# Best Water Troughs?



## petitepyromaniac

What do you think is the best water trough? There are many options with steel, rubber, plastic, etc....

Moss is a big problem in mine. It made me wonder if some troughs allow this more than others- for example, maybe troughs with slicker materials would give the moss less to grip to. Once I started thinking about it, I figured there must me a lot of different pros and cons to different types of troughs.

Any help/opinions is appreciated!


----------



## Speed Racer

Troughs grow algae, not collect moss. Moss can't live under water.

All stock tanks, regardless of their make and material, grow algae. Horses slobber in the water, they throw organic material (feed, hay, grass) in the trough, and other things happen that encourages the growth of algae.

There are various ways of minimizing algae in water troughs but I don't think you can ever get rid of it completely, and certainly not forever. There also isn't a type of material that's 'less grippy' for algae.

I have Rubbermaid troughs. I like that they're much lighter and easier to move when empty, as opposed to metal troughs.


----------



## iridehorses

I've used a Rubbermaid 100 gallon tank for the past 20+ years but algae (which I think you mean rather then moss) will still stick to it. It's easy to clean but still needs to be done a few times per season depending on whether you have it in the sun or not. I've never heard of anything except those refillable tanks that don't collect algae.


----------



## petitepyromaniac

Algae, NOT moss. Got it. My knowledge of such things is rather limited 

I realize I'll probably never completely get rid of algae, and that's okay- I don't have a problem cleaning troughs. I was just wondering if there was something better out there. I always like learning about what's new and what other people are using!


----------



## Alwaysbehind

I have the Rubbermaid type trough too. I clean it about once per week to keep the growing stuff to a minimum.

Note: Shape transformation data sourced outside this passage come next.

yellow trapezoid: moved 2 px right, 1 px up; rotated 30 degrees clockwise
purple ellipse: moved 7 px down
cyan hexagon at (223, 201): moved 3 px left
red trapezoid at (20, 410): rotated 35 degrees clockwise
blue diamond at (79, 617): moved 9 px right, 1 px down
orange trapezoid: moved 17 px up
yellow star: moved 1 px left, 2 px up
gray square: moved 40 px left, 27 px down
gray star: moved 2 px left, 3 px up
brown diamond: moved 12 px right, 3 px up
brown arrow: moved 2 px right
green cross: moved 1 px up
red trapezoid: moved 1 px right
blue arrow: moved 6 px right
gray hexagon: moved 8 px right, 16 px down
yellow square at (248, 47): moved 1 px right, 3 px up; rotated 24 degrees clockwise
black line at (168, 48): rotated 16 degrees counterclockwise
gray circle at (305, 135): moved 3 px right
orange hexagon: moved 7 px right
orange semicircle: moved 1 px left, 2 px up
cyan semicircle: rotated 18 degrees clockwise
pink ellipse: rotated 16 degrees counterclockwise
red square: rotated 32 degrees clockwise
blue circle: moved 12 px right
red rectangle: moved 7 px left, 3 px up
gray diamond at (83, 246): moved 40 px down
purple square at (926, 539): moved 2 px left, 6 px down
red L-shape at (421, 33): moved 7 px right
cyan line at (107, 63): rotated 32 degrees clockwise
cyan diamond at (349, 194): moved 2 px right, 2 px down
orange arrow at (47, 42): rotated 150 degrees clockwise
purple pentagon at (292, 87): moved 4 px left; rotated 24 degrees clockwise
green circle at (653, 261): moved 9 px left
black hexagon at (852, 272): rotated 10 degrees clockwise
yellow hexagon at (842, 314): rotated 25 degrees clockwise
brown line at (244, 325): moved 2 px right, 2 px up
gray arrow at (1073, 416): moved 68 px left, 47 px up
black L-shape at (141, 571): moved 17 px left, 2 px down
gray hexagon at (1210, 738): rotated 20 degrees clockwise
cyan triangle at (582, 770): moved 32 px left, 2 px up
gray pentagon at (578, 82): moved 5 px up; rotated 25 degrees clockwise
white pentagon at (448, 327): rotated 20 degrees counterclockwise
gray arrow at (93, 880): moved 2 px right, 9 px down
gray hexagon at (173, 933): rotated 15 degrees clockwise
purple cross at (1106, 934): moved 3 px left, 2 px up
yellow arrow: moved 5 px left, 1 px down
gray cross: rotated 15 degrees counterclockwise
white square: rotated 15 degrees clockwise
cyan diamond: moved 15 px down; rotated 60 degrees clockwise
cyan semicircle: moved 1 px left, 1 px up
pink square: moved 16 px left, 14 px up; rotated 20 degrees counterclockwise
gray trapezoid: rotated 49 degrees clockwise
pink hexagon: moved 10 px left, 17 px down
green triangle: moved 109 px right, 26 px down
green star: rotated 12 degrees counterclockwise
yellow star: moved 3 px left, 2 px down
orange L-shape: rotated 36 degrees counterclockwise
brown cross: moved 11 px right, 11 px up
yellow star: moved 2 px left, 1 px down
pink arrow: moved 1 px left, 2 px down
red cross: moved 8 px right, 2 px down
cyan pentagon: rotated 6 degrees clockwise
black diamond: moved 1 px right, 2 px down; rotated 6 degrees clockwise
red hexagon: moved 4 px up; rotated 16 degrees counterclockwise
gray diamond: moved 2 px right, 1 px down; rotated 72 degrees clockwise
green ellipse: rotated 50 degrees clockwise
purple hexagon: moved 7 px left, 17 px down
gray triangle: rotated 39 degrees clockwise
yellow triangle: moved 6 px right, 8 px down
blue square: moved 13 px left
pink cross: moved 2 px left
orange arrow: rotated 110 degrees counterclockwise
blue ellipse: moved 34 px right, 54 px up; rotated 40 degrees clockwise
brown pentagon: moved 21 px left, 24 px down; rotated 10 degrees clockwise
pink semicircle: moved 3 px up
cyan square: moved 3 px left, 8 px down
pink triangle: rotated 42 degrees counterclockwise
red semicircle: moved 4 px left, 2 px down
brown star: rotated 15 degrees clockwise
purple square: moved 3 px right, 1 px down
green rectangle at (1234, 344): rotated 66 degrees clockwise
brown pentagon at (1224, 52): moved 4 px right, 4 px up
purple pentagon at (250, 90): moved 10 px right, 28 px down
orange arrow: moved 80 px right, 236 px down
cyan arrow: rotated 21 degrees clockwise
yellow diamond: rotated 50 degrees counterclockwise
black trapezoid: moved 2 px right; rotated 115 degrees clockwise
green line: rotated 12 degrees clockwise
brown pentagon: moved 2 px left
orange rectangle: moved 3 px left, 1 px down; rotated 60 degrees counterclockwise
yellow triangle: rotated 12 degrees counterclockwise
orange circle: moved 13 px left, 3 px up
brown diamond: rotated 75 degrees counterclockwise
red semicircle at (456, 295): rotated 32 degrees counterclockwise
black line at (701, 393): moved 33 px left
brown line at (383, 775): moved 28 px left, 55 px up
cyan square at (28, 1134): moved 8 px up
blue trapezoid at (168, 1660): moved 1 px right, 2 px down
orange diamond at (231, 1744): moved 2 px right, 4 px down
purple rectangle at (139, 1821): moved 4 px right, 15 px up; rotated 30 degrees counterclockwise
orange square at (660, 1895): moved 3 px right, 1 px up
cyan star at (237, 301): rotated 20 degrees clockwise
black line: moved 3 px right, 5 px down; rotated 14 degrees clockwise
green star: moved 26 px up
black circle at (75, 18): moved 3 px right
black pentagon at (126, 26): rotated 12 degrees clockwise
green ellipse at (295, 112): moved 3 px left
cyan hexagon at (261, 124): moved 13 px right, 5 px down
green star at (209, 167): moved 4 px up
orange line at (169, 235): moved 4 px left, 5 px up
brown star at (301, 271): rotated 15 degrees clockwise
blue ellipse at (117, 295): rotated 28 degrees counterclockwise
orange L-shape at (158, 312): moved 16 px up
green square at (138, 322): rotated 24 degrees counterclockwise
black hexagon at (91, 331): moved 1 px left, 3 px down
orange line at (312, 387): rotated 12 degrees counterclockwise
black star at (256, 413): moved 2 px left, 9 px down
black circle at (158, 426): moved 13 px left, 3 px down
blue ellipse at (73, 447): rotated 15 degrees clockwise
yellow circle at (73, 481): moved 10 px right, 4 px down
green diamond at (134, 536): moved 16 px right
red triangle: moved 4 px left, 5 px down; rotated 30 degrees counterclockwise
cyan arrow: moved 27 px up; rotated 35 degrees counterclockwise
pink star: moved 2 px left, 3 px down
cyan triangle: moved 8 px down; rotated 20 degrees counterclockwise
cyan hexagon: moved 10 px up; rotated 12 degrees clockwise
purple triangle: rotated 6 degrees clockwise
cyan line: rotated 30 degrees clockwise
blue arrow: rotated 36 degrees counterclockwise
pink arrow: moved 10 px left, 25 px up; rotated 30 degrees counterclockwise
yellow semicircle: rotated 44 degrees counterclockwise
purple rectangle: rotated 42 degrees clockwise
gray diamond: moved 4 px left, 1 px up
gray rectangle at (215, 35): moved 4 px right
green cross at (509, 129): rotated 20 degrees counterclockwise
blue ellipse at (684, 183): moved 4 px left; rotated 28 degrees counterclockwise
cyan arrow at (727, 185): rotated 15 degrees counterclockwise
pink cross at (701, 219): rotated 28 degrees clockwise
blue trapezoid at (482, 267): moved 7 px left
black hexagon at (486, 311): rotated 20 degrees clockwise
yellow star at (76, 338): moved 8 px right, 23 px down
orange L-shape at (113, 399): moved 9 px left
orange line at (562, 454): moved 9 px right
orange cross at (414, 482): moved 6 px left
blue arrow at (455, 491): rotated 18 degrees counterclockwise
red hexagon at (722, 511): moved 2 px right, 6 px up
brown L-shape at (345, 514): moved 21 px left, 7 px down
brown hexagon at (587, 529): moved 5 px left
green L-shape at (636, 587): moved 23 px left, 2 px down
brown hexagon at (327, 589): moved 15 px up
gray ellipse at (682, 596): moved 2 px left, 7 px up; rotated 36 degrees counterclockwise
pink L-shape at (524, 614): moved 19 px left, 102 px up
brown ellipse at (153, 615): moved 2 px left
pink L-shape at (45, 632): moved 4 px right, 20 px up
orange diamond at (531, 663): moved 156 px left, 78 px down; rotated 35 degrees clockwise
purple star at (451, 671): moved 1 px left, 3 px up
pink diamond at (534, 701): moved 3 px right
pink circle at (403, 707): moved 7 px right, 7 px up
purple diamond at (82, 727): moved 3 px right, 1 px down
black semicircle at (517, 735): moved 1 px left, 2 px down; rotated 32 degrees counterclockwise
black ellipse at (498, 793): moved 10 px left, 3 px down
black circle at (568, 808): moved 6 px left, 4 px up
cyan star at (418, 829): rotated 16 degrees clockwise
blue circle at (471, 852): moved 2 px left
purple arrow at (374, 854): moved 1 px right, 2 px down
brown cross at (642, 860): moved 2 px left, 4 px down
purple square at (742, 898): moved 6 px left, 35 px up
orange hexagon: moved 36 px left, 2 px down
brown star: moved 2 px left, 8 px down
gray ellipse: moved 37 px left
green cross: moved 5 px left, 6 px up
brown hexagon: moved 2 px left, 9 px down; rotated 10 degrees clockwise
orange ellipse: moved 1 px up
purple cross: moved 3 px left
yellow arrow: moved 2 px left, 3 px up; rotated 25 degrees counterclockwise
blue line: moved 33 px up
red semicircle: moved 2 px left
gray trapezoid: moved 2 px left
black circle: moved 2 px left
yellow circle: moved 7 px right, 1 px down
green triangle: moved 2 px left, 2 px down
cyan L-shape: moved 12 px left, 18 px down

I also have two smaller (I think 20 or 25 gallon) tubs that are the black rubber stuff (very heavy). I like those because they are in the smaller paddocks and if a horse steps in them or such they are not likely to hurt the trough or the horse. They too grow stuff on the sides if I do not clean them out regularly.


----------



## wetrain17

Automatic waterers (sp?) they are the best. easy and fast to clean!


----------



## VelvetsAB

wetrain17 said:


> Automatic waterers (sp?) they are the best. easy and fast to clean!


_For outside?_

_I am assuming that because PP asked about water troughs that they would be used outside in a paddock. An automatic waterer could have lines freeze in the winter if it was out of doors....and I do not know many people who use them outside. Personally, I do not like the auto's as you can not see how much water your horse is actually consuming, compared to a trough (or a bucket inside)._


_We have used barrels cut in half**, steel and the rubbermaid type troughs. They all grew slimy stuff or algea on them if they were not cleaned on a fairly regular basis, or if the water was "old" in it. The barrels seem to work the best (for pastures with only a few horses) as the water normally is fresher in them, since they hold a smaller gallon amount. It is also much easier to dump a small trough compared to a large one, and waste less water._

_**By cut in half, I mean that the bottom and the top of the barrel has been cut, with a bit of the middle ending up being garbage. _


----------



## wetrain17

I've never had an issue with the lines freezing. I like them because the water stays fresh for the horses to drink and they are quick and easy to clean.


----------



## Speed Racer

Not everyone can afford auto waterers, and as Velvet stated, they make it impossible to judge how much water the horses are drinking. 

I like to keep tabs on that, as I've dealt with one impaction colic over the years and I'd rather not have another.


----------



## wetrain17

petitepyromaniac said:


> What do you think is the best water trough? There are many options with steel, rubber, plastic, etc....
> 
> Moss is a big problem in mine. It made me wonder if some troughs allow this more than others- for example, maybe troughs with slicker materials would give the moss less to grip to. Once I started thinking about it, I figured there must me a lot of different pros and cons to different types of troughs.
> 
> Any help/opinions is appreciated!


 
To each their own. I was just answering the question based on my experience. The horses get all the water they want from them and it is always fresh. I empty them and turn them off when the horses are in their stalls and then turn them back on when i turn out. All my horses get plenty of water.


----------



## mls

VelvetsAB said:


> _I am assuming that because PP asked about water troughs that they would be used outside in a paddock. An automatic waterer could have lines freeze in the winter if it was out of doors....and I do not know many people who use them outside. Personally, I do not like the auto's as you can not see how much water your horse is actually consuming, compared to a trough (or a bucket inside)._


We have 3 automatic water access. They do not freeze in the winter.

You can argue all you want about not knowing how much the horse is drinking but you cannot force a horse to drink. On a day like yesterday,the two horses on stall rest had to have buckets emptied and refilled as the water became funky and they did not want to drink it.

When it hit 102 here yesterday with a 15 mph wind, we are SO very fortunate we knew the horses and cattle had as much water as they wanted.


----------